| WHAT IS EXPECTED |
What is needed here is an exact repetition of the records below, beginning at the line that has "#fff; stroke-width: 38" and stopping after the line that has "18px; font-weight: bold;".

Collected data entries
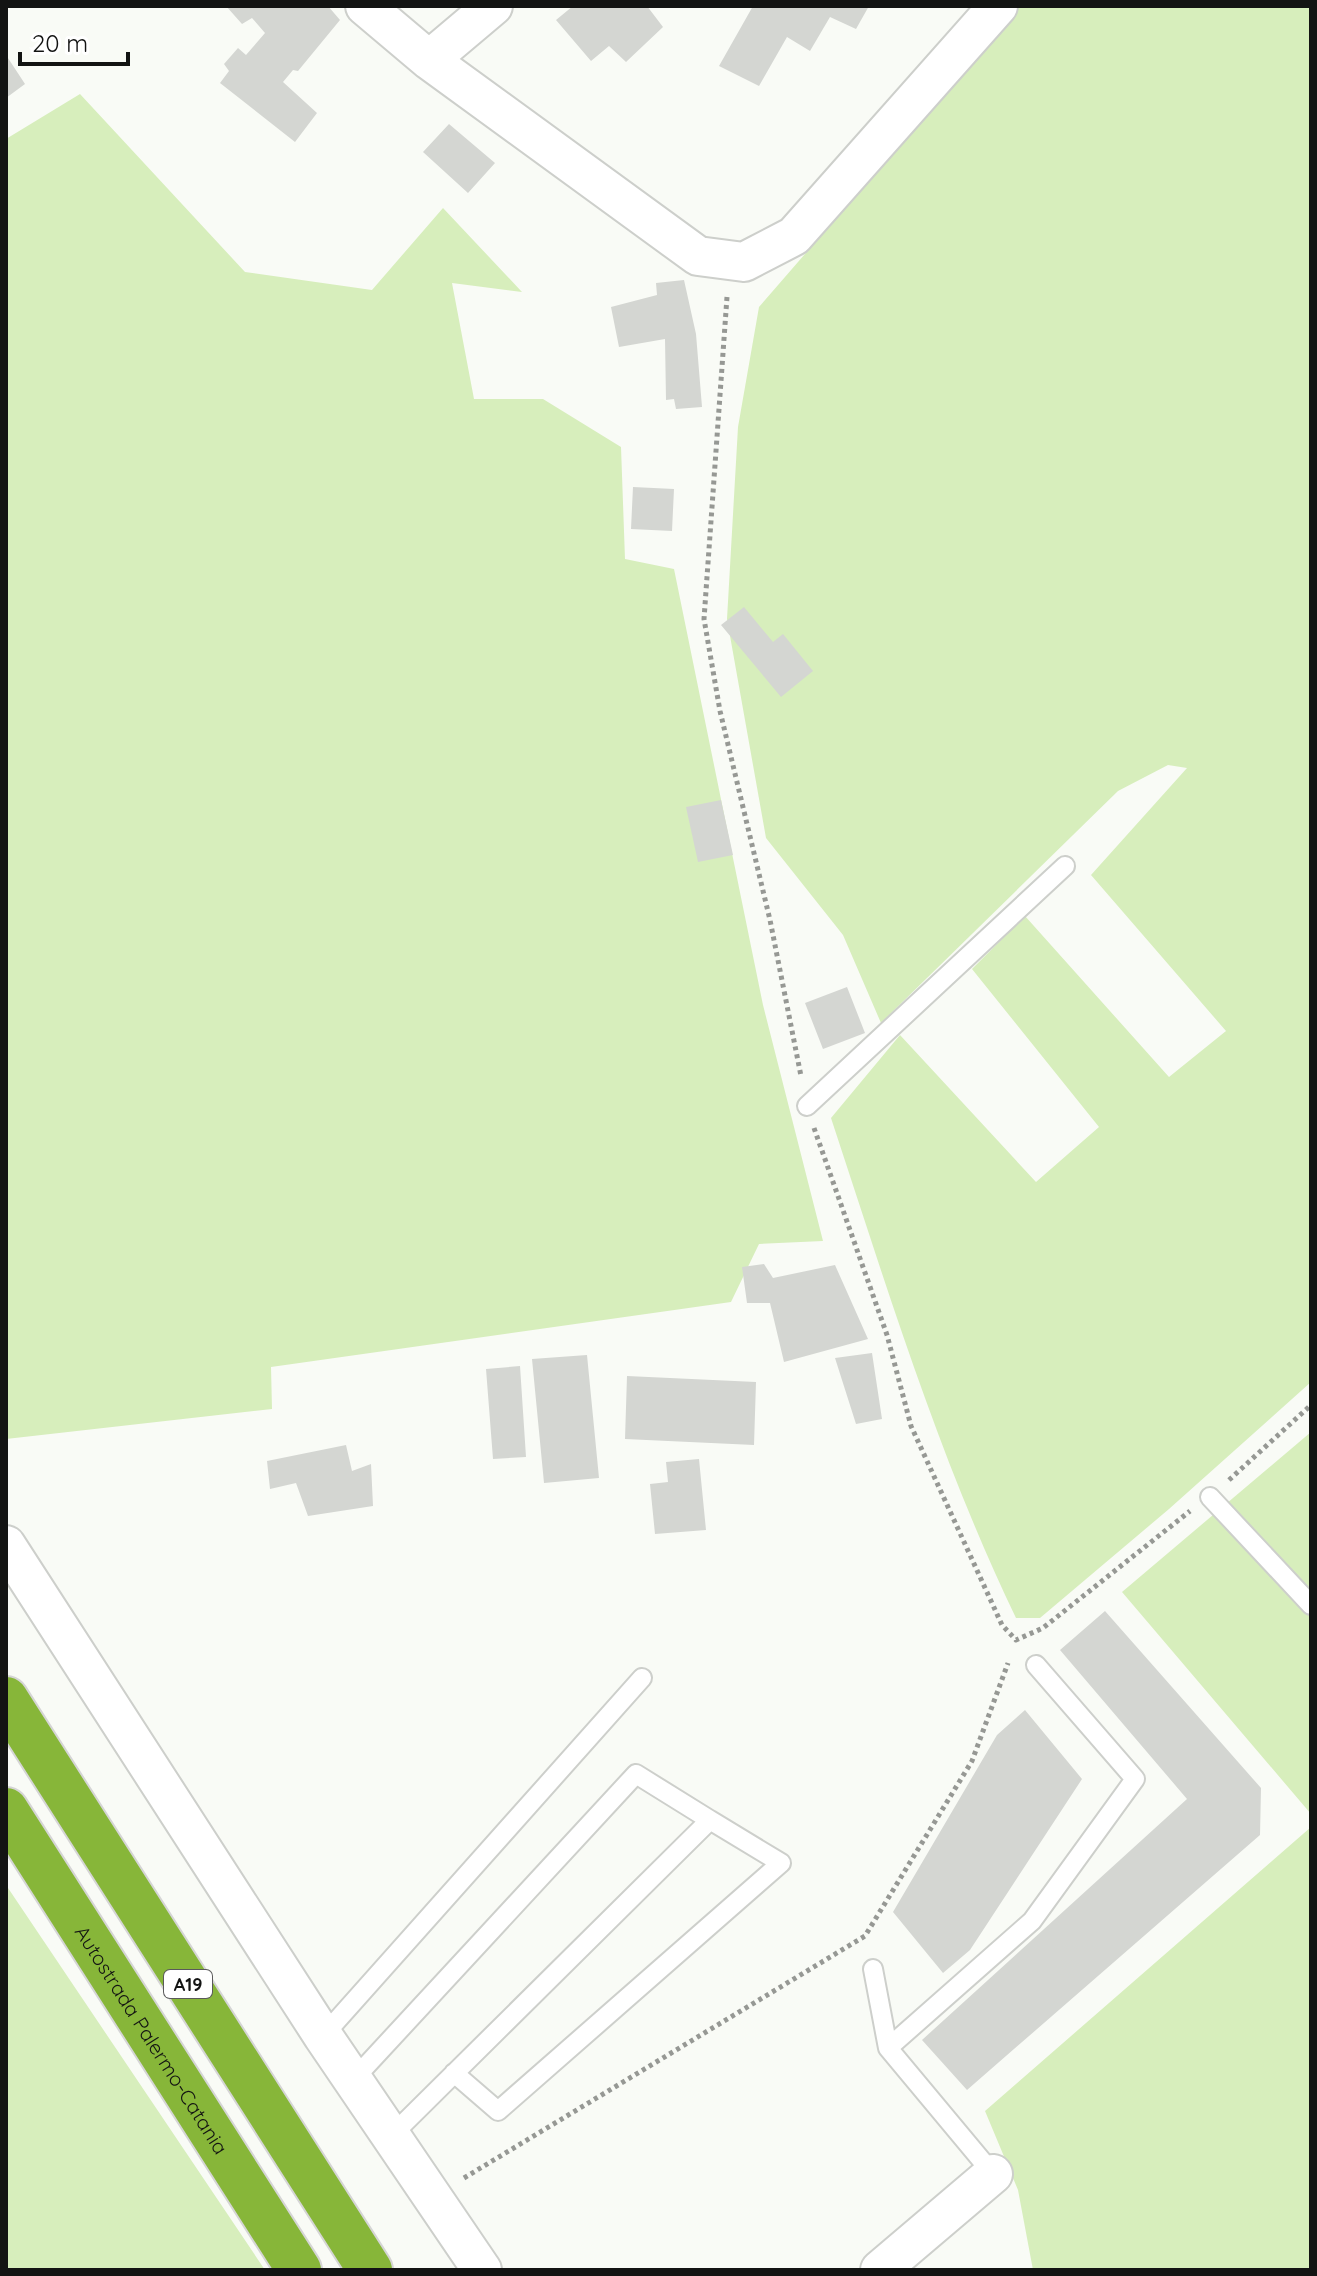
<svg xmlns="http://www.w3.org/2000/svg" width="1317" height="2276" font-family="Quicksand,sans-serif">
  <style>
    .green { fill: #d7eebc }
    .building { fill: #d4d6d2 }
    .lines { fill: none; stroke-linecap: round; stroke-linejoin: round }
    .service-casing { stroke: #cdcfcb; stroke-width: 22 }
    .minor-casing { stroke: #cdcfcb; stroke-width: 42 }
    .motorway-casing { stroke: #d5d5d5; stroke-width: 48 }
    .path { stroke: #969894; stroke-width: 5; stroke-dasharray: 4 4; stroke-linecap: butt }
    .service { stroke: #fff; stroke-width: 18 }
    .minor { stroke: #fff; stroke-width: 38 }
    .motorway { stroke: #87b639; stroke-width: 44 }
    .labels { text-anchor: middle; dominant-baseline: central; stroke-width: 7; stroke-linejoin: round; paint-order: stroke }
    .shield { fill: #fff; stroke: #5a5a5a; stroke-width: 2 }
    .shield-label { font-size: 18px; font-weight: bold; fill: #131413 }
    .street-label { font-size: 20px; fill: #131413; stroke: #fff }
  </style>
  <rect width="100%" height="100%" fill="#f9fbf6"/>
  <!-- green -->
  <path class="green" d="M1020,6H1311V1382L1169,1509L1040,1618H1016C939,1458 887,1288 831,1118L900,1035L1036,1182L1099,1127L972,969L1025,916L1169,1077L1226,1031L1091,875L1187,768L1168,765L1118,791L881,1023L843,935L766,838L727,619L738,427L759,307Z
    M80,94L245,272L372,290L443,208L522,292L452,283L474,399H543L621,447L625,559L674,569L763,1005L823,1241L759,1244L731,1302L271,1367L272,1409L6,1439V139Z
    M1311,1432V1814L1122,1592Z
    M1311,1827V2270H1033L1018,2190L985,2111Z
    M6,1885L265,2270H6Z"/>
  <!-- building -->
  <path class="building" d="M226,6H328L340,20L298,71L293,70L283,82L317,113L295,142L220,83L229,71L224,64L238,48L246,55L265,33L252,18L242,24Z
    M573,6H647L663,27L626,62L609,46L591,61L556,20Z
    M753,6H869L856,29L830,17L810,51L787,37L759,86L719,66Z
    M6,55L25,84L6,98Z
    M449,124L495,163L468,193L423,152Z
    M684,280L696,334L702,407L676,409L674,399L666,400L665,339L619,347L611,307L657,295L656,283Z
    M633,487L674,489L672,531L631,529Z
    M744,607L773,642L783,634L813,671L781,697L721,625Z
    M721,800L733,855L698,862L686,807Z
    M847,987L865,1033L823,1049L805,1003Z
    M764,1264L773,1278L835,1265L868,1339L784,1362L770,1303H747L742,1267Z
    M872,1353L882,1419L856,1424L835,1358Z
    M587,1355L599,1478L544,1483L532,1359Z
    M520,1366L526,1457L493,1459L486,1369Z
    M627,1376L756,1382L754,1445L625,1439Z
    M346,1445L352,1471L371,1464L373,1506L308,1516L296,1483L270,1489L267,1461Z
    M699,1459L706,1530L655,1534L650,1484L668,1482L666,1462Z
    M1105,1611L1261,1788L1260,1835L967,2090L922,2040L1187,1799L1060,1650Z
    M1025,1710L1082,1779L970,1950L943,1973L893,1912L997,1735Z"/>
  <g class="lines">
    <defs>
      <path id="service" d="M807,1106L1065,866
        M1210,1497L1311,1605
        M873,1969L888,2048
        M323,2036L642,1678
        M454,2073L498,2111L781,1863L710,1820
        M353,2080L636,1774L710,1820L391,2136
        M993,2174L888,2048L1032,1921L1135,1779L1036,1665"/>
      <path id="minor" d="M365,6L429,60L698,256L744,262L794,236L998,6
        M429,60L493,6
        M6,1545L323,2036L482,2270
        M880,2270L993,2174"/>
      <g id="motorway">
        <path d="M6,1699L370,2270"/>
        <path id="s1" d="M6,1810L299,2270"/>
      </g>
    </defs>
    <!-- service casing -->
    <use href="#service" class="service-casing"/>
    <!-- minor casing -->
    <use href="#minor" class="minor-casing"/>
    <!-- motorway casing -->
    <use href="#motorway" class="motorway-casing"/>
    <!-- path -->
    <path class="path" d="M727,297L704,619L720,711L770,920L801,1076
      M814,1128L887,1335L911,1426L1002,1625L1016,1640L1043,1628L1190,1511
      M1229,1480L1311,1405
      M464,2178L865,1936L972,1761L1008,1663"/>
    <!-- service -->
    <use href="#service" class="service"/>
    <!-- minor -->
    <use href="#minor" class="minor"/>
    <!-- motorway -->
    <use href="#motorway" class="motorway"/>
  </g>
  <g class="labels">
    <!-- shield labels -->
    <rect class="shield" x="164" y="1970" width="48" height="28" rx="6"/>
    <g class="shield-label">
      <text x="188" y="1984">A19</text>
    </g>
    <!-- street labels -->
    <g class="street-label">
      <text stroke="none"><textPath href="#s1" startOffset="272">Autostrada Palermo-Catania</textPath></text>
    </g>
  </g>
  <!-- border -->
  <rect width="1317" height="2276" fill="none" stroke="#131413" stroke-width="16"/>
  <!-- scale -->
  <path d="M20 52v12h108v-12" fill="none" stroke="#131413" stroke-width="4"/>
  <text x="32" y="52" font-size="24" fill="#131413" stroke="#ffffff" stroke-width="6" paint-order="stroke">20 m</text>
</svg>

| OUTPUT FOR THIS TASK |
    .minor { stroke: #fff; stroke-width: 38 }
    .motorway { stroke: #87b639; stroke-width: 44 }
    .labels { text-anchor: middle; dominant-baseline: central; stroke-width: 7; stroke-linejoin: round; paint-order: stroke }
    .shield { fill: #fff; stroke: #5a5a5a; stroke-width: 2 }
    .shield-label { font-size: 18px; font-weight: bold; fill: #131413 }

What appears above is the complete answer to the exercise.